» **Directions**
Filter the records below for the word "lines". Copy each line that holds it.

» **Entries provided**
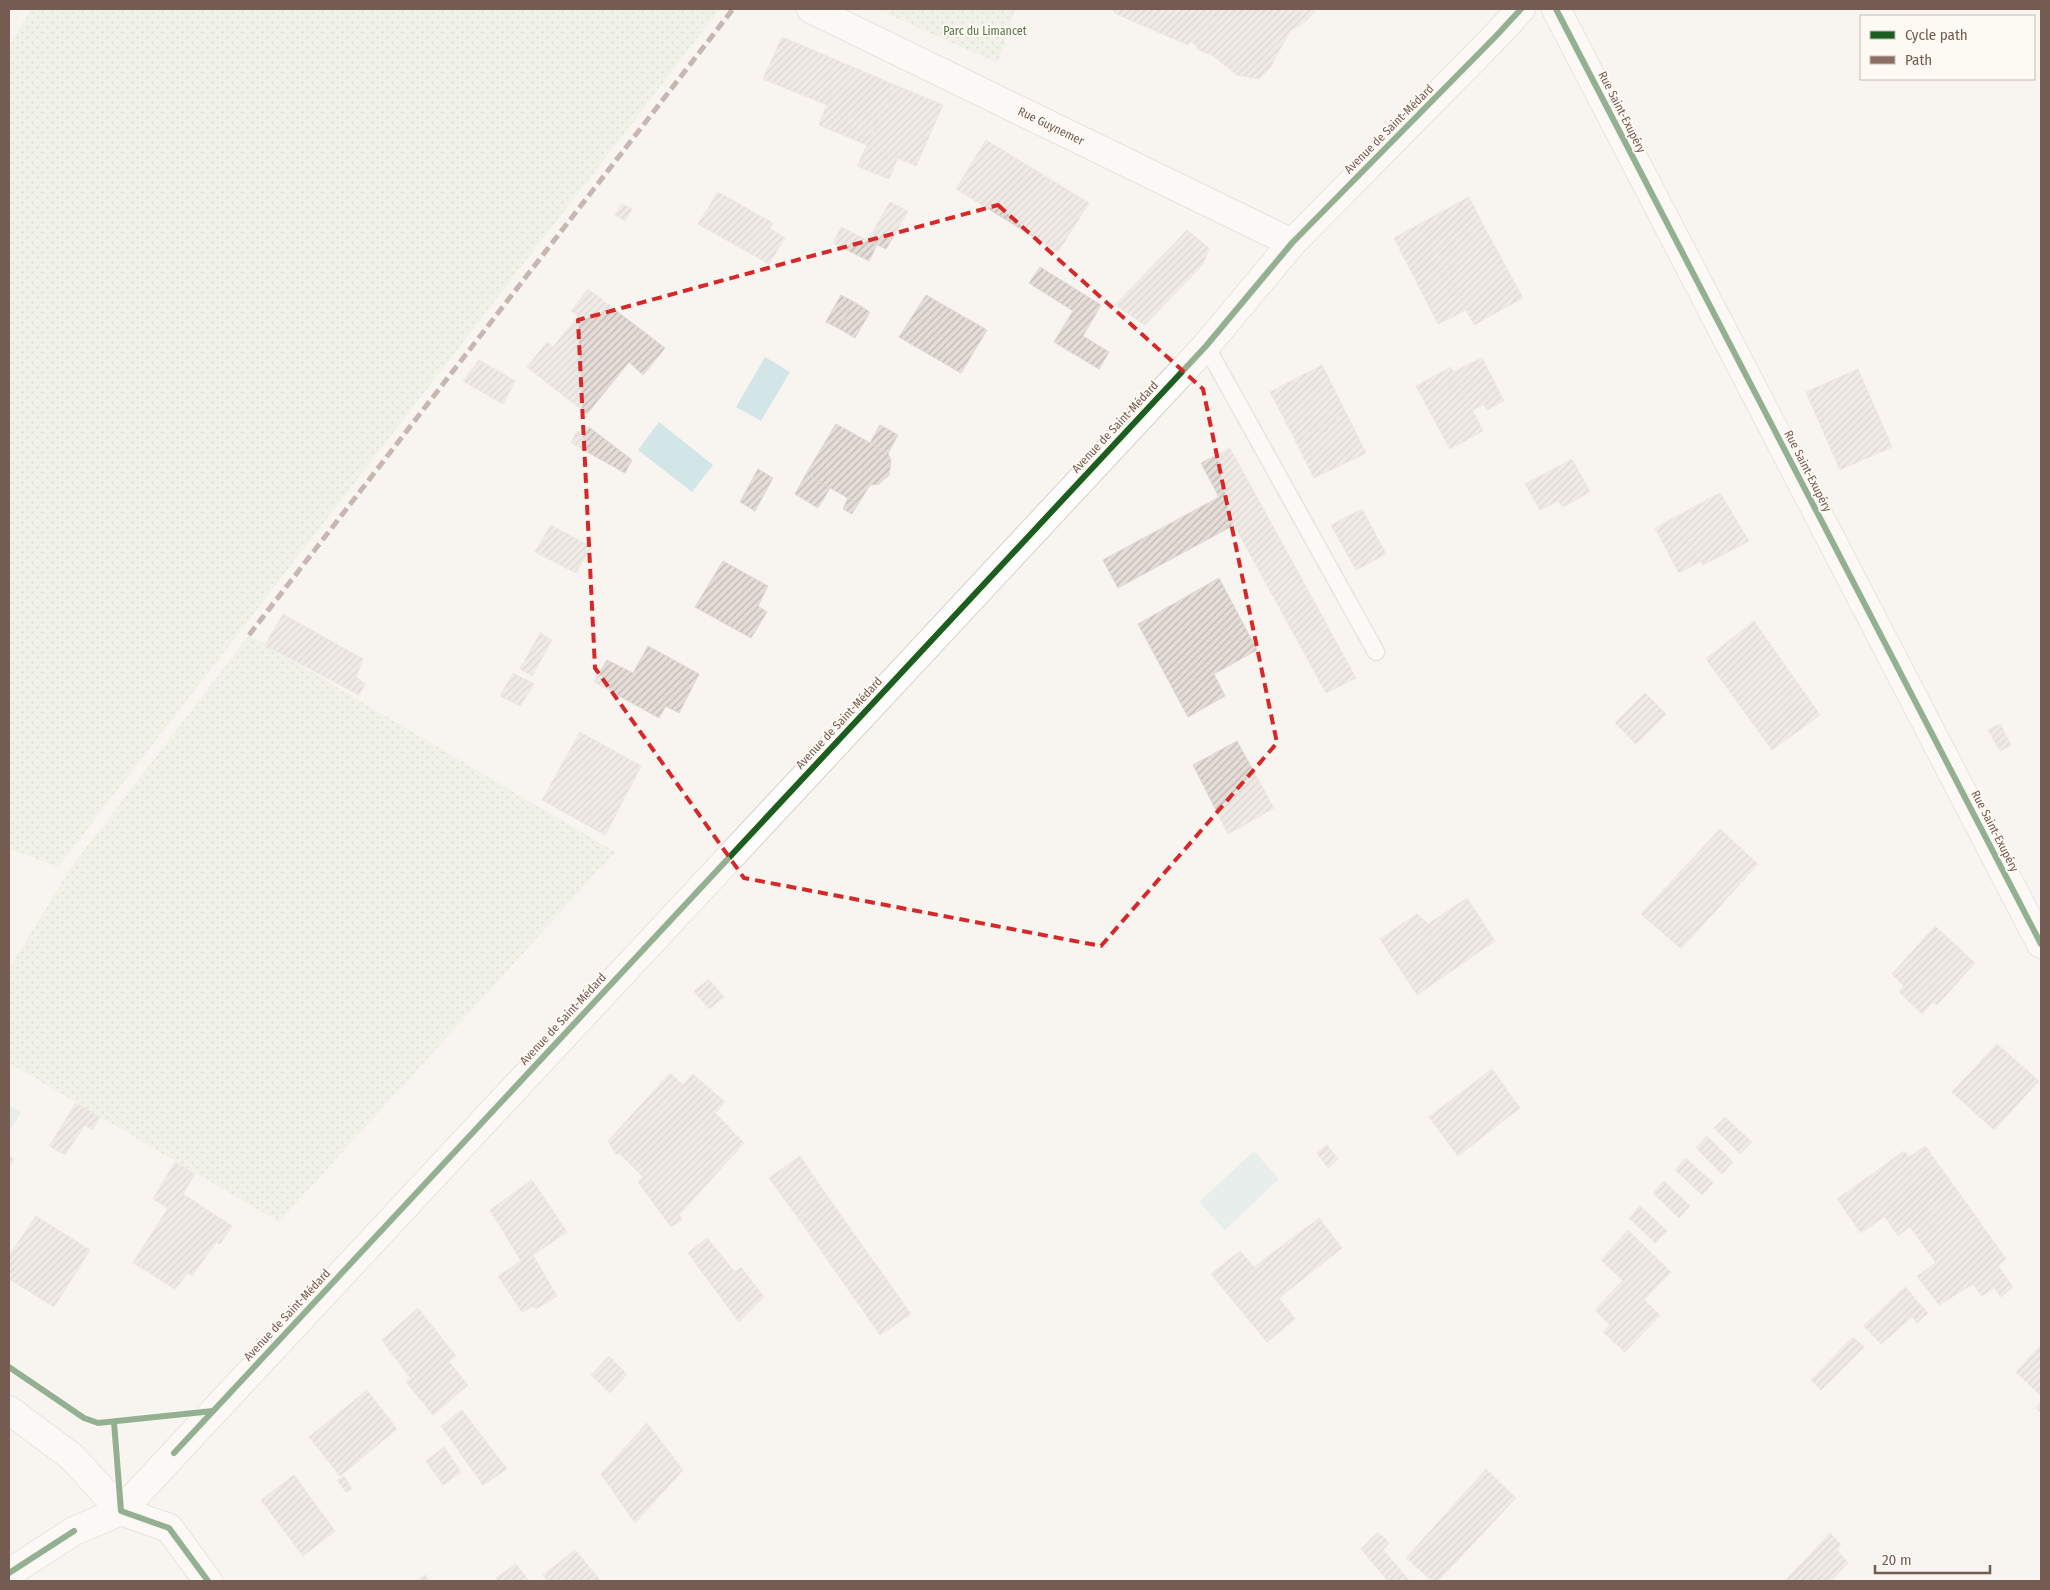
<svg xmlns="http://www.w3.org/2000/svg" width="2050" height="1590" font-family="'Fira Sans Condensed',sans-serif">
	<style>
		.grass { fill: url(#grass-dots) }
		.water { fill: #d3e6e7 }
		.building { fill: url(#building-hatch); stroke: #e0d8d3 }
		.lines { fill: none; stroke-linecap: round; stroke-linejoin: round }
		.lane-casing { stroke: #d5d0cb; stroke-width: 19 }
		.street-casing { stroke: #d5d0cb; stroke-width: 30 }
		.secondary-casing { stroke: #d6d0ca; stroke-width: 30 }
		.lane { stroke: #fefdfd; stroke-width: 16 }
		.street { stroke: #fefdfd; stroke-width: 28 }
		.secondary { stroke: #fefdfd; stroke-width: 28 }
		.quiet { stroke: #8d6e63; stroke-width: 5; stroke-dasharray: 10 5; stroke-linecap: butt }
		.cycleway-casing { stroke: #fdf9f3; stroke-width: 9 }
		.cycleway { stroke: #1b5e20; stroke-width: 6 }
		.marked { fill: none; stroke: #d62828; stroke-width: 4; stroke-dasharray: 10 6; stroke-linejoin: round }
		.labels { text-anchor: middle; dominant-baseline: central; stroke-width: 4; stroke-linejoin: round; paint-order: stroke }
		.park-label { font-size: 12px; fill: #5a784b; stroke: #fdf9f3 }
		.street-label { font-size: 12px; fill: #745c52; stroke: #fdf9f3 }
	</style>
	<defs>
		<pattern id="grass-dots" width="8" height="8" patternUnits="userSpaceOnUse" patternTransform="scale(1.25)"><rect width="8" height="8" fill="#e6eddc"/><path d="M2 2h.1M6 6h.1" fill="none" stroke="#bfc3b5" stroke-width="1.8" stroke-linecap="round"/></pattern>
		<pattern id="building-hatch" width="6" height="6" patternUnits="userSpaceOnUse" patternTransform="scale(1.25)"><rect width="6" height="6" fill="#e4ddd7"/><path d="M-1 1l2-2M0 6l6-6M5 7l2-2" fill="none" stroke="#bdb6b1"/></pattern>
	</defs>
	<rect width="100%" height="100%" fill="#f8f4f0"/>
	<g class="grass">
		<path d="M31,9H720L58,867L9,848V48Z"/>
		<path d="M876,9H1015L998,63Z"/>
		<path d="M249,635L615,852L279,1222L9,1063V969L70,869Z"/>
	</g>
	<g class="water">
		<path d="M765,357L790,372L761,421L736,407Z"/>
		<path d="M659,422L713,465L692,492L638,450Z"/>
		<path d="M9,1105L21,1112L9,1132Z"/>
		<path d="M1254,1151L1279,1179L1225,1230L1199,1202Z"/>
	</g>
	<g class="building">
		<path d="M1112,9H1304L1253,73L1197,49V45L1190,42L1188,45L1116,14Z"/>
		<path d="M1304,9H1317L1306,21L1290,31L1270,68L1259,79L1237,75L1212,55L1253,73Z"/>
		<path d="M782,37L895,85L874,129L825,109L827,105L763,79Z"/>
		<path d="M895,85L943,105L916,166L867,145Z"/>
		<path d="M825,109L874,129L867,145L819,125Z"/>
		<path d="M986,140L1089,203L1058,252L956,189Z"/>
		<path d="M867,145L898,158L889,179L857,166Z"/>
		<path d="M718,192L773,223L770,229L785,238L769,264L698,224Z"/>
		<path d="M1469,197L1483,225L1435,250L1466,310L1438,324L1394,238Z"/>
		<path d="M890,202L908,211L886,249L868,240Z"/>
		<path d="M622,204L632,209L625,221L615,215Z"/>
		<path d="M1483,225L1523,298L1474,325L1435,250Z"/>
		<path d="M841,227L877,245L869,261L833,243Z"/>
		<path d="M1187,230L1209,248L1203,264L1145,325L1115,305Z"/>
		<path d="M1040,267L1101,305L1083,336L1109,352L1099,369L1054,342L1073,311L1029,283Z"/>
		<path d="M588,289L665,348L643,375L629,362L587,414L527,367L547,342L553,347L578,316L571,311Z"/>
		<path d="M841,295L854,302L838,328L826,322Z"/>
		<path d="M926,295L987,330L961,373L899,337Z"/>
		<path d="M854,302L870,312L855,338L838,328Z"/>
		<path d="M1482,358L1504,401L1487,410L1463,367Z"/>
		<path d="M479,360L515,381L503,404L463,381Z"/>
		<path d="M1322,365L1346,413L1295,440L1270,392Z"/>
		<path d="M1451,367L1483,431L1450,449L1416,386Z"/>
		<path d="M1463,367L1484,404L1473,410L1454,372Z"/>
		<path d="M1858,369L1892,447L1840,470L1806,392Z"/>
		<path d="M1346,413L1366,453L1314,478L1295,440Z"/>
		<path d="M836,424L888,453L891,461L889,475L879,484L870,485L858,504L806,474Z"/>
		<path d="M880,425L898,435L888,453L870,443Z"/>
		<path d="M589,427L632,460L625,473L571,443L577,431L585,435Z"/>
		<path d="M1230,448L1356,678L1326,693L1234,525L1118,588L1103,560L1219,497L1201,463Z"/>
		<path d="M1572,459L1590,492L1563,507L1558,501L1540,510L1525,484Z"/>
		<path d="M758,469L773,478L755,511L740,502Z"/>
		<path d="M806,474L830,488L818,508L795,494Z"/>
		<path d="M1720,493L1749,541L1703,565L1675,517Z"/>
		<path d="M848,498L858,504L852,514L843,509Z"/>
		<path d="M1362,509L1386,554L1356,570L1331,525Z"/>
		<path d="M1675,517L1701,561L1679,573L1655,528Z"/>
		<path d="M551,525L591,547L576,573L535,552Z"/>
		<path d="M723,561L768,586L758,606L767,612L751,638L695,607Z"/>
		<path d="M1219,578L1257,650L1214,674L1225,696L1188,717L1138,624Z"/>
		<path d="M283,614L363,659L356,677L365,684L359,695L265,645Z"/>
		<path d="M1754,621L1820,715L1772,750L1706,659Z"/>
		<path d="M540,633L552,640L532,676L520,669Z"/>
		<path d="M648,646L699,674L679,713L666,706L659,718L594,682L607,660L633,673Z"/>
		<path d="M513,673L534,684L520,706L500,696Z"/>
		<path d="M1645,693L1666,714L1636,744L1615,723Z"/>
		<path d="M2000,724L2011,745L2000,751L1988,730Z"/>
		<path d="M580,732L641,766L605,835L542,800Z"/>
		<path d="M1237,741L1274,808L1228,834L1193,765Z"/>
		<path d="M1720,829L1758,864L1681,949L1641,914Z"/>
		<path d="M1467,898L1495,941L1417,995L1380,939L1417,914L1428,924Z"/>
		<path d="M1935,926L1975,963L1937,1005L1933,1002L1922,1014L1899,992L1904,986L1892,974Z"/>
		<path d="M709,979L724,997L709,1009L694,991Z"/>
		<path d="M1997,1044L2039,1081L1994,1130L1952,1092Z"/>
		<path d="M1492,1069L1520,1108L1458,1156L1429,1117Z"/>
		<path d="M670,1073L683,1085L620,1154H616L608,1141Z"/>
		<path d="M693,1074L725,1102L715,1113L744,1143L679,1215L682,1220L671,1227L638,1182L643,1177L620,1154Z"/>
		<path d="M76,1103L100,1117L92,1130L85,1125L65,1155L49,1146Z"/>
		<path d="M1725,1117L1752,1142L1740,1154L1714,1128Z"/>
		<path d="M1707,1136L1733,1162L1722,1174L1696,1148Z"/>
		<path d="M1327,1145L1338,1159L1328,1168L1317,1153Z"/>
		<path d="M1925,1146L1957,1190L1898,1236L1861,1182L1904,1151L1909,1157Z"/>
		<path d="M9,1156L14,1159L9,1168Z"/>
		<path d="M800,1156L828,1197L798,1218L769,1178Z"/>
		<path d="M1686,1158L1713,1183L1702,1195L1675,1170Z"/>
		<path d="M175,1162L195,1174L183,1194L232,1226L220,1244L216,1242L192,1276L188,1273L175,1289L133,1263L168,1208L153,1199Z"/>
		<path d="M532,1180L567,1232L533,1255L557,1296L536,1309L533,1306L522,1312L498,1276L521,1261L490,1210Z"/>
		<path d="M1664,1181L1690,1206L1679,1218L1653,1193Z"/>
		<path d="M1861,1182L1885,1216L1861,1233L1837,1199Z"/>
		<path d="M1957,1190L2006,1259L1998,1266L2013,1287L2001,1297L1994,1287L1982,1296L1973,1284L1939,1305L1917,1276L1936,1263L1910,1227Z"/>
		<path d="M828,1197L911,1314L880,1335L798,1218Z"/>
		<path d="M1640,1206L1667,1231L1655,1243L1629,1218Z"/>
		<path d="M36,1216L90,1250L54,1307L9,1279V1256Z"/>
		<path d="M1319,1218L1342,1248L1279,1298L1295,1319L1267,1342L1211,1274L1240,1251L1254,1267Z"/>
		<path d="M1628,1230L1671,1272L1644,1300L1601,1260Z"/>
		<path d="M707,1238L735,1272L741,1267L764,1297L739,1322L688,1253Z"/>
		<path d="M1623,1280L1660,1315L1625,1352L1603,1332L1610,1325L1595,1310Z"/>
		<path d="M1905,1287L1928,1313L1917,1323L1912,1317L1881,1344L1864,1326Z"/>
		<path d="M418,1308L456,1356L449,1362L468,1385L433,1415L406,1382L410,1378L382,1340Z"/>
		<path d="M1853,1337L1864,1347L1821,1390L1811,1380Z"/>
		<path d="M2041,1345V1396L2016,1372Z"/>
		<path d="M609,1356L627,1374L610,1393L591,1375Z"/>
		<path d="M367,1390L397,1429L340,1476L309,1437Z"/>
		<path d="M2041,1402V1413L2036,1408Z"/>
		<path d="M462,1410L507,1469L483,1485L441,1426Z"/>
		<path d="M647,1423L683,1470L635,1523L601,1474Z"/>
		<path d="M444,1447L461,1472L443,1485L426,1461Z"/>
		<path d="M1486,1469L1516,1498L1438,1581H1432L1406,1558Z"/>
		<path d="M294,1475L335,1531L303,1556L261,1500Z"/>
		<path d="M344,1476L352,1489L346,1492L337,1480Z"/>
		<path d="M1378,1532L1389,1543L1383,1550L1410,1581H1388L1361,1549Z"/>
		<path d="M1830,1533L1841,1544L1837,1550L1848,1563L1831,1581H1790L1787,1579Z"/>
		<path d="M575,1550L601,1581H547L543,1575Z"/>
		<path d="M516,1564L529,1581H499L496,1578Z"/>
		<path d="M425,1575L430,1581H416Z"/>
	</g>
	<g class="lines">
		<g class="lane-casing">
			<path id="lane" d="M1206,346L1376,652"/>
		</g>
		<g class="street-casing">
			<g id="street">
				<path d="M811,9L1292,243"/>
				<path d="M1556,9L2041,944"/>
			</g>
		</g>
		<g class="secondary-casing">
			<g id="secondary">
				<path d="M9,1410L72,1457L121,1511L169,1528L208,1581"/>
				<path d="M9,1573L74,1531L121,1511L1206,346L1292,243L1496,36L1521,9"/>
			</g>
		</g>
		<use href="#lane" class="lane"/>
		<use href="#street" class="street"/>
		<use href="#secondary" class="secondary"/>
		<path class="quiet" d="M249,635L733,9"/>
		<g class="cycleway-casing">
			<g id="cycleway">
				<path d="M1556,9L2041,944"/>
				<path d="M9,1367L84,1418L98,1423L213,1411"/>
				<path d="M114,1422L121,1511L169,1528L208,1581"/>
				<path d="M174,1453L1206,346L1292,243L1496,36L1521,9"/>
				<path d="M9,1573L74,1531"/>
			</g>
		</g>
		<use href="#cycleway" class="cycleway"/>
	</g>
	<path d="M0 0H2050V1590H0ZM998,205L1203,389L1277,743L1101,946L744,878L595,668L578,320Z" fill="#f8f4f0" fill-opacity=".55" fill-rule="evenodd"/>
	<path class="marked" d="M998,205L1203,389L1277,743L1101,946L744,878L595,668L578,320Z"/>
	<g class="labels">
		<g class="park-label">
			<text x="985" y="31">Parc du Limancet</text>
		</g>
		<g class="street-label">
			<text transform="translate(1622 112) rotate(63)">Rue Saint-Exupéry</text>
			<text transform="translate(1051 126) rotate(26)">Rue Guynemer</text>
			<text transform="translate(1389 129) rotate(-45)">Avenue de Saint-Médard</text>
			<text transform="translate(1115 427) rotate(-47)">Avenue de Saint-Médard</text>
			<text transform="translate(1808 471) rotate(63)">Rue Saint-Exupéry</text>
			<text transform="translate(839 723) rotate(-47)">Avenue de Saint-Médard</text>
			<text transform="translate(1995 831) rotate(63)">Rue Saint-Exupéry</text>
			<text transform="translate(563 1019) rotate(-47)">Avenue de Saint-Médard</text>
			<text transform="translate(287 1315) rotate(-47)">Avenue de Saint-Médard</text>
		</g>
	</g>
	<rect width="2050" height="1590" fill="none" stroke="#745c52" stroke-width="20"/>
	<rect x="1860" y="15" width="175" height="65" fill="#fdf9f3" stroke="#c6bab3"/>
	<rect x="1870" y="31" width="25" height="8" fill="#1b5e20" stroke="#c6bab3"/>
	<text x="1905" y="40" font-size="15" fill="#745c52">Cycle path</text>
	<rect x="1870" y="56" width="25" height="8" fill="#8d6e63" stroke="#c6bab3"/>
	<text x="1905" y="65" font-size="15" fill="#745c52">Path</text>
	<path d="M1875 1565v8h115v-8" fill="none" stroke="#745c52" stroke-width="2.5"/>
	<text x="1882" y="1565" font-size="15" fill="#745c52" stroke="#fdf9f3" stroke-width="4" paint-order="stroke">20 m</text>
</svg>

» **Result for this task**
		.lines { fill: none; stroke-linecap: round; stroke-linejoin: round }
	<g class="lines">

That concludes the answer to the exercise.